EXERCISE DESCRIPTION: Please state how many lines in the records below contain the word "thumb", giving only the number.

Skeletal landmark data:
------
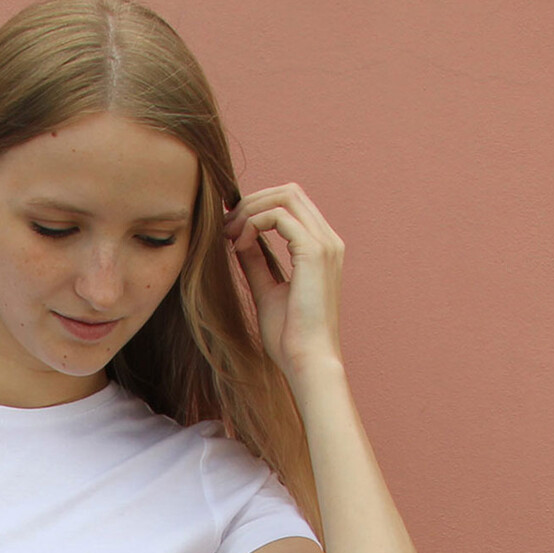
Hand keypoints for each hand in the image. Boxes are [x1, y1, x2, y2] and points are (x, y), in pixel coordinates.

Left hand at [222, 182, 345, 376]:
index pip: (291, 205)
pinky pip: (278, 216)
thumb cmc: (290, 336)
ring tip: (228, 235)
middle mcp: (328, 240)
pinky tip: (238, 246)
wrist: (307, 360)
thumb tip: (239, 240)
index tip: (230, 228)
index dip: (258, 207)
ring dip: (249, 211)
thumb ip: (256, 262)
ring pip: (284, 197)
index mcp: (321, 248)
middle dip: (251, 202)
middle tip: (225, 226)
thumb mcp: (266, 290)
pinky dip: (253, 224)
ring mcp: (325, 243)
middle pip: (289, 192)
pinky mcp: (314, 252)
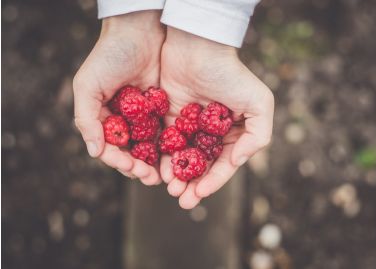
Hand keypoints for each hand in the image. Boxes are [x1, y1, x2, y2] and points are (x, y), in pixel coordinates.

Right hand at [73, 11, 164, 184]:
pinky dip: (171, 147)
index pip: (110, 148)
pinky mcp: (164, 110)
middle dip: (139, 168)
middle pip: (131, 152)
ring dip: (156, 163)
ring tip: (165, 176)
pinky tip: (178, 156)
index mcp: (104, 118)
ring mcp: (145, 117)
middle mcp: (124, 121)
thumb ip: (86, 119)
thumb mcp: (88, 85)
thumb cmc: (109, 56)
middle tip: (151, 178)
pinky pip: (167, 132)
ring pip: (150, 147)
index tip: (131, 168)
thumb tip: (94, 152)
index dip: (119, 161)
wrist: (140, 31)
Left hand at [160, 28, 274, 208]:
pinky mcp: (169, 118)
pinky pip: (165, 144)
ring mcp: (189, 126)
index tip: (200, 194)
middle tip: (182, 200)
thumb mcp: (259, 103)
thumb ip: (258, 136)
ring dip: (176, 177)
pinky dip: (162, 159)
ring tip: (171, 189)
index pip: (223, 164)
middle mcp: (211, 133)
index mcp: (232, 132)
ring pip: (182, 159)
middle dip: (193, 185)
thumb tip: (237, 162)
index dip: (213, 181)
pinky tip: (159, 170)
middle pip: (201, 166)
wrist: (197, 47)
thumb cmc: (230, 74)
------
OUTPUT BELOW: 12